TORONTO — JLL’s Industrial Report for Toronto, released recently, finds cooling rents suggested a return to moderation despite persistently low vacancy.
According to the report, the GTA industrial market continues to trend towards relative moderation as vacancy rates saw gradual increases paired with smaller quarter over quarter increases in average net asking rents. Market vacancy increased to 1.6 per cent, the highest rate since Q1 2021. All GTA submarkets remained at or above the 1.5 per cent mark during the quarter.
Average net asking rents increased to $18.69, a 15.2 per cent increase year-over-year and a 0.80 per cent increase quarter-over-quarter. Such a marginal increase contrasts with the 5.9 per cent increase seen between Q2 and Q3 2022, suggesting the pandemic era of high rental escalations is coming to an end, the release indicates.
Tenant demand generated 5.2 million square feet of major leasing activity, with the largest new lease done being PepsiCo’s deal with Orlando for 569,083 square feet in Milton. Q3’s major leasing volumes are a drop from the six million square feet in Q2.
Additionally, quarterly investment volumes reached approximately $960 million, the lowest total seen since Q4 2020 as interest rates return the market to its pre-pandemic status.
Construction activity reached a massive 21.8 million square feet, with 3.3 million square feet delivered during the quarter. The largest deliveries were seen among Pure Industrial’s developments at 10 Whybank and 20 Whybank in Brampton.

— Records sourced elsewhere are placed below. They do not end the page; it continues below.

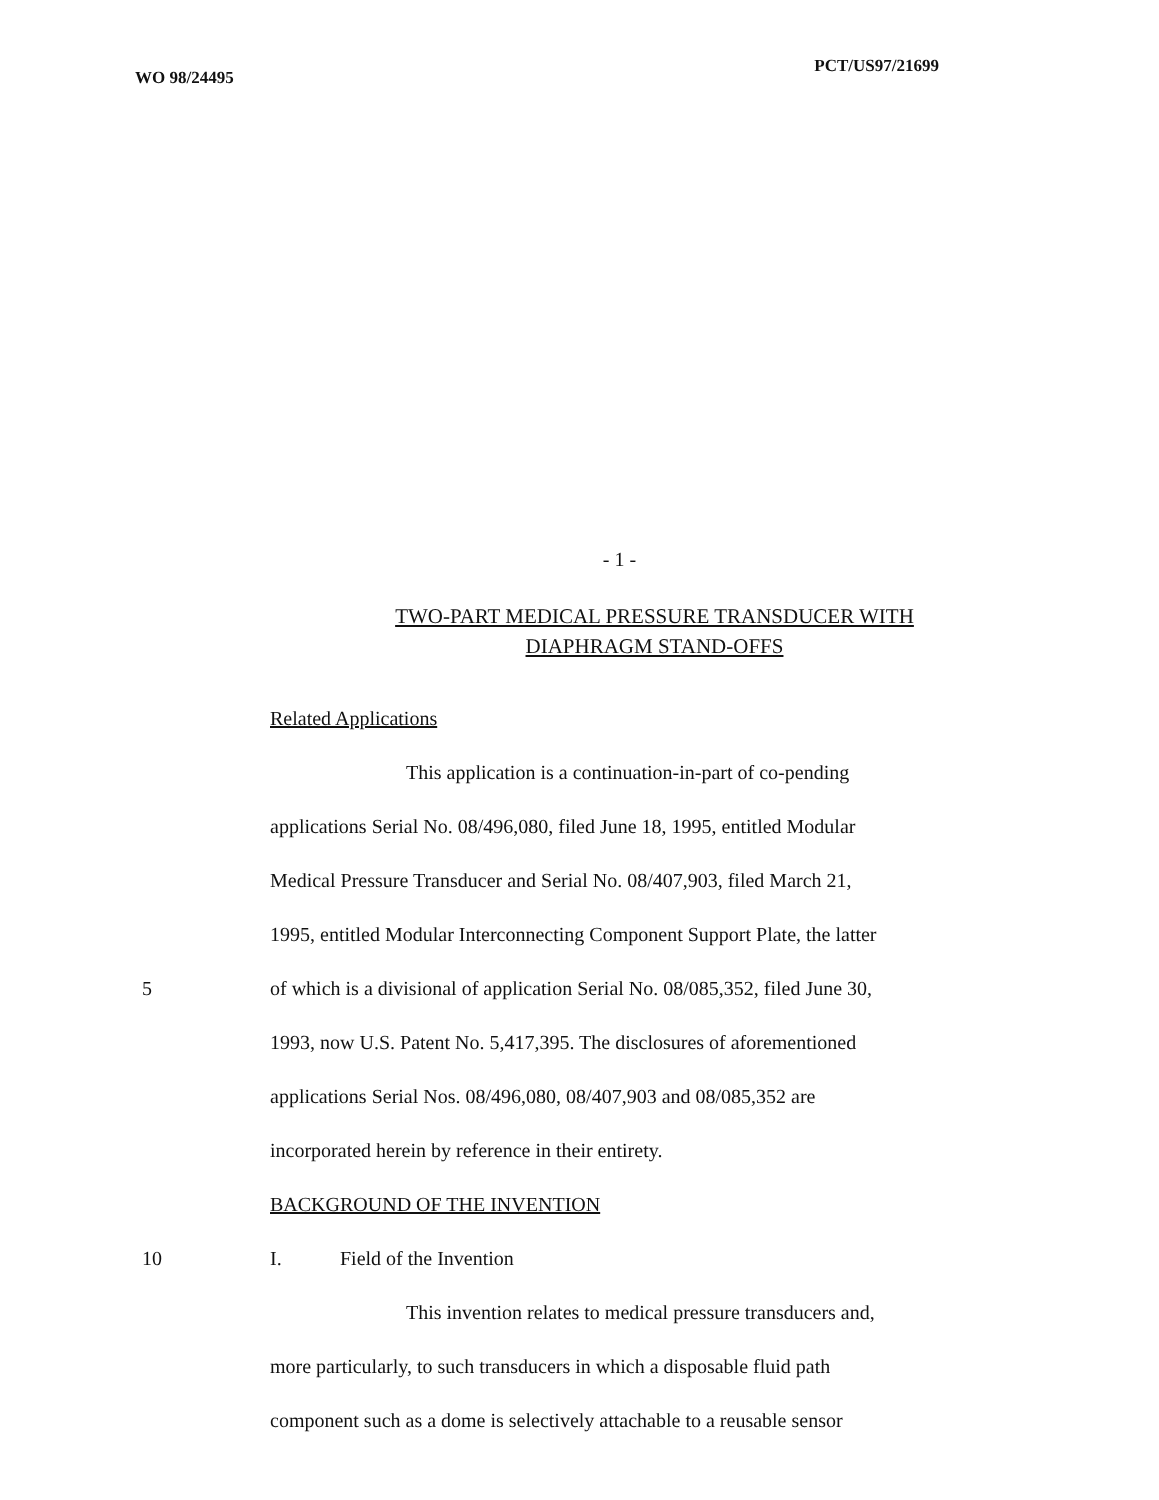WO 98/24495 PCT/US97/21699
- 1 -
TWO-PART MEDICAL PRESSURE TRANSDUCER WITH
DIAPHRAGM STAND-OFFS
Related Applications
This application is a continuation-in-part of co-pending
applications Serial No. 08/496,080, filed June 18, 1995, entitled Modular
Medical Pressure Transducer and Serial No. 08/407,903, filed March 21,
1995, entitled Modular Interconnecting Component Support Plate, the latter
5 of which is a divisional of application Serial No. 08/085,352, filed June 30,
1993, now U.S. Patent No. 5,417,395. The disclosures of aforementioned
applications Serial Nos. 08/496,080, 08/407,903 and 08/085,352 are
incorporated herein by reference in their entirety.
BACKGROUND OF THE INVENTION
10 I. Field of the Invention
This invention relates to medical pressure transducers and,
more particularly, to such transducers in which a disposable fluid path
component such as a dome is selectively attachable to a reusable sensor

Both buildings were unleased, highlighting the current trend of declining pre-leased delivery rates across the GTA, which sat at 70.7 per cent in Q3, down from 75.6 per cent quarter-over-quarter and a marked decline from the 88.2 per cent seen in Q3 2022, the report states.

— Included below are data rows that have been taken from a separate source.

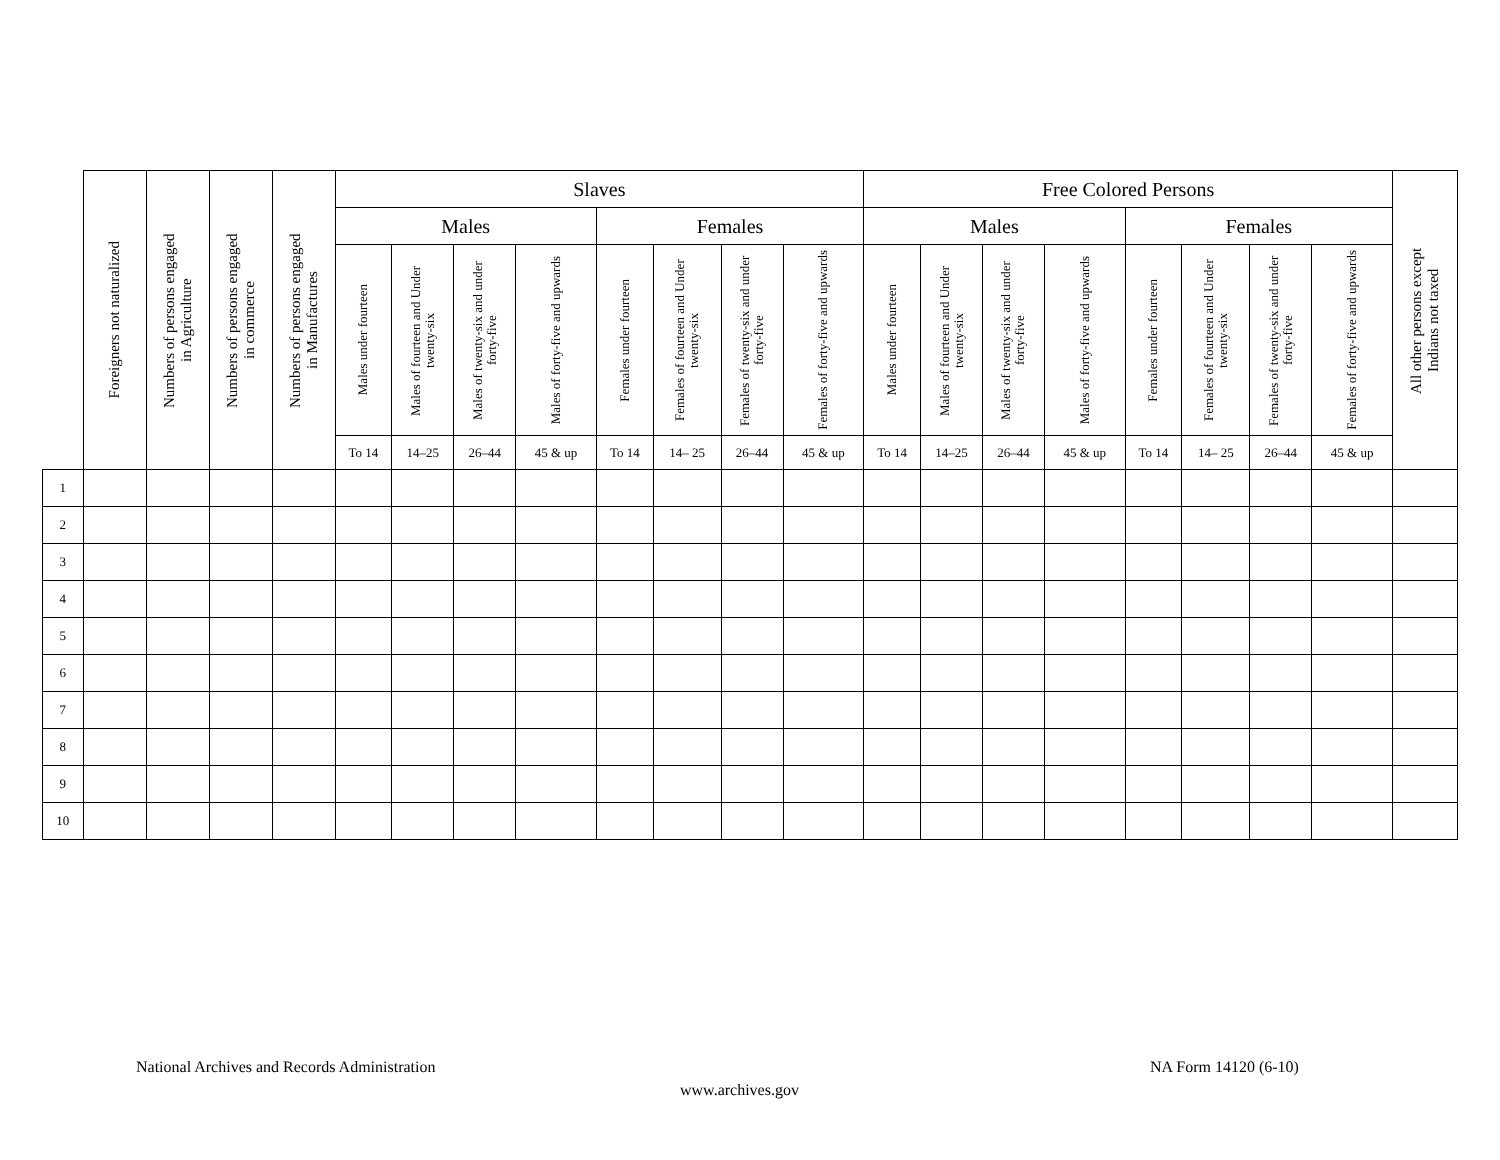| | Foreigners not naturalized | Numbers of persons engaged in Agriculture | Numbers of persons engaged in commerce | Numbers of persons engaged in Manufactures | Slaves | | | | | | | | Free Colored Persons | | | | | | | | All other persons except Indians not taxed |
| --- | --- | --- | --- | --- | --- | --- | --- | --- | --- | --- | --- | --- | --- | --- | --- | --- | --- | --- | --- | --- | --- |
| | | | | | Males | | | | Females | | | | Males | | | | Females | | | | |
| | | | | | Males under fourteen | Males of fourteen and Under twenty-six | Males of twenty-six and under forty-five | Males of forty-five and upwards | Females under fourteen | Females of fourteen and Under twenty-six | Females of twenty-six and under forty-five | Females of forty-five and upwards | Males under fourteen | Males of fourteen and Under twenty-six | Males of twenty-six and under forty-five | Males of forty-five and upwards | Females under fourteen | Females of fourteen and Under twenty-six | Females of twenty-six and under forty-five | Females of forty-five and upwards | |
| | | | | | To 14 | 14–25 | 26–44 | 45 & up | To 14 | 14– 25 | 26–44 | 45 & up | To 14 | 14–25 | 26–44 | 45 & up | To 14 | 14– 25 | 26–44 | 45 & up | |
| 1 | | | | | | | | | | | | | | | | | | | | | |
| 2 | | | | | | | | | | | | | | | | | | | | | |
| 3 | | | | | | | | | | | | | | | | | | | | | |
| 4 | | | | | | | | | | | | | | | | | | | | | |
| 5 | | | | | | | | | | | | | | | | | | | | | |
| 6 | | | | | | | | | | | | | | | | | | | | | |
| 7 | | | | | | | | | | | | | | | | | | | | | |
| 8 | | | | | | | | | | | | | | | | | | | | | |
| 9 | | | | | | | | | | | | | | | | | | | | | |
| 10 | | | | | | | | | | | | | | | | | | | | | |
National Archives and Records Administration
NA Form 14120 (6-10)
www.archives.gov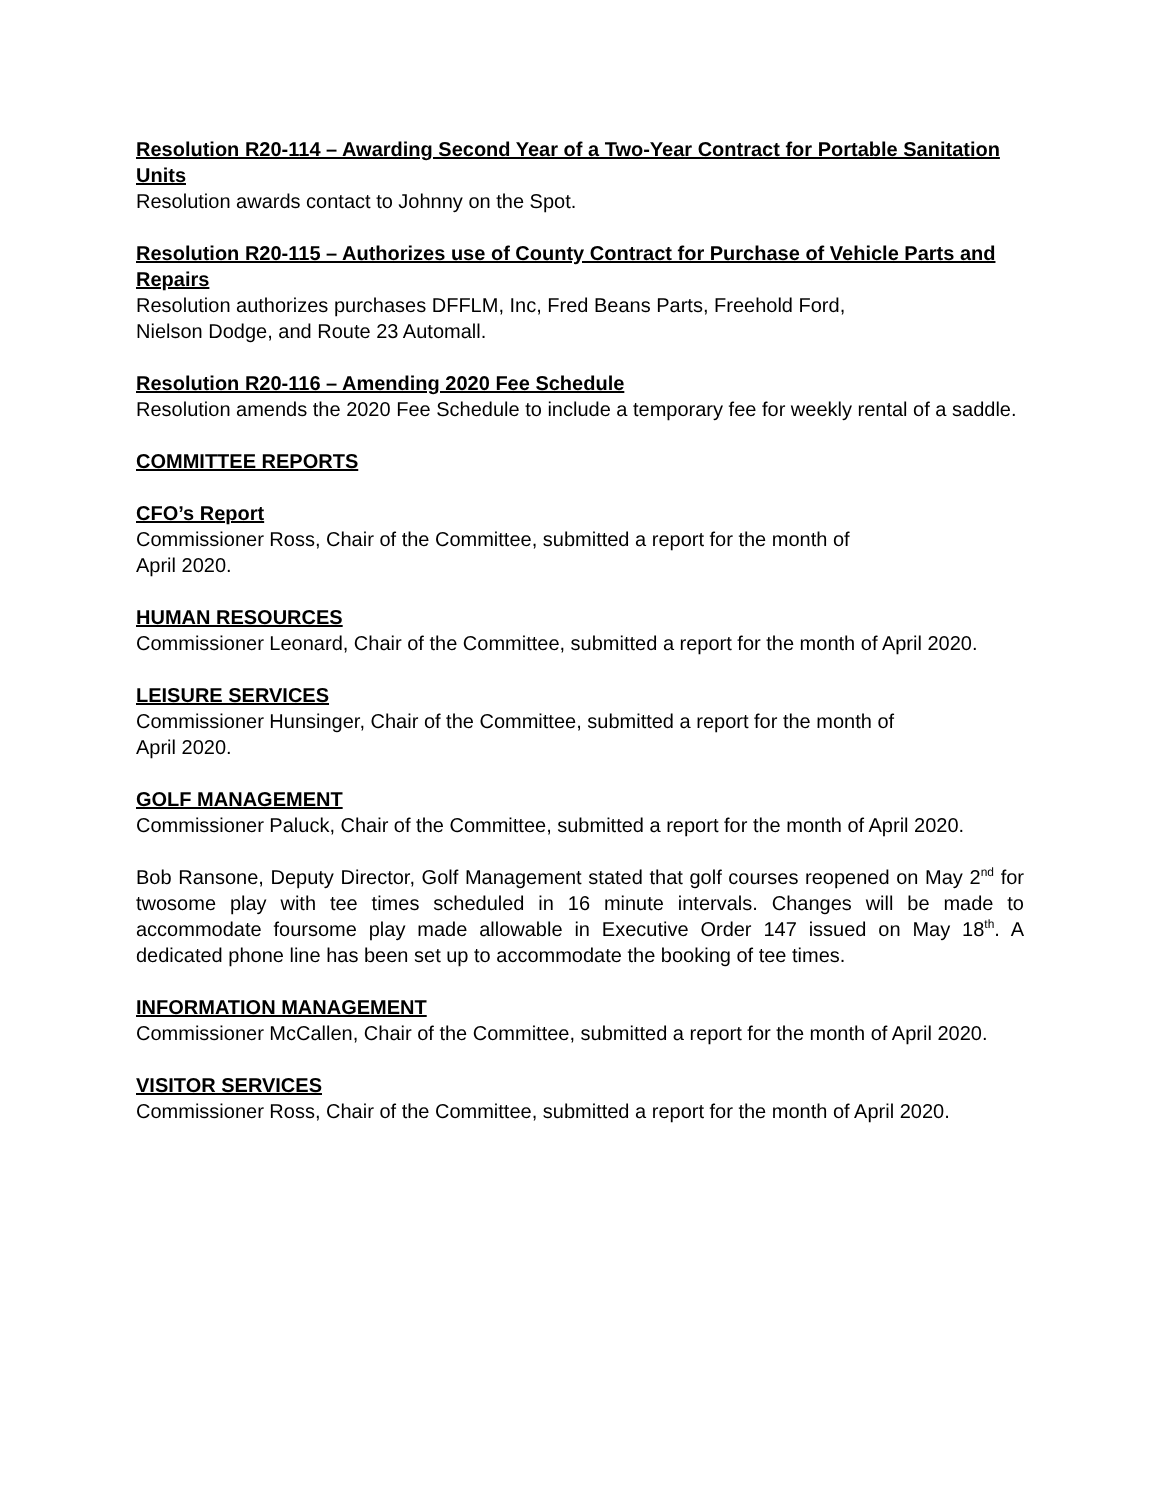Resolution R20-114 – Awarding Second Year of a Two-Year Contract for Portable Sanitation Units
Resolution awards contact to Johnny on the Spot.
Resolution R20-115 – Authorizes use of County Contract for Purchase of Vehicle Parts and Repairs
Resolution authorizes purchases DFFLM, Inc, Fred Beans Parts, Freehold Ford,
Nielson Dodge, and Route 23 Automall.
Resolution R20-116 – Amending 2020 Fee Schedule
Resolution amends the 2020 Fee Schedule to include a temporary fee for weekly rental of a saddle.
COMMITTEE REPORTS
CFO’s Report
Commissioner Ross, Chair of the Committee, submitted a report for the month of
April 2020.
HUMAN RESOURCES
Commissioner Leonard, Chair of the Committee, submitted a report for the month of April 2020.
LEISURE SERVICES
Commissioner Hunsinger, Chair of the Committee, submitted a report for the month of
April 2020.
GOLF MANAGEMENT
Commissioner Paluck, Chair of the Committee, submitted a report for the month of April 2020.
Bob Ransone, Deputy Director, Golf Management stated that golf courses reopened on May 2<sup>nd</sup> for twosome play with tee times scheduled in 16 minute intervals. Changes will be made to accommodate foursome play made allowable in Executive Order 147 issued on May 18<sup>th</sup>. A dedicated phone line has been set up to accommodate the booking of tee times.
INFORMATION MANAGEMENT
Commissioner McCallen, Chair of the Committee, submitted a report for the month of April 2020.
VISITOR SERVICES
Commissioner Ross, Chair of the Committee, submitted a report for the month of April 2020.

The quarter also marked the groundbreaking of Ivanhoé Cambridge’s 1.2-million-square-foot site at the Lakeridge Logistics Centre in Ajax, now the largest industrial development in the GTA.
The report says outlook tenants will contend with a tight but gradually balancing market into 2024 and delivered square footage is expected to continue to outpace total absorption as the GTA’s massive construction pipeline reaches delivery. When paired with decreasing pre-lease rates, tenants can expect quarter-over-quarter increases in vacancy and near negligible increases in average net asking rents, adds the report.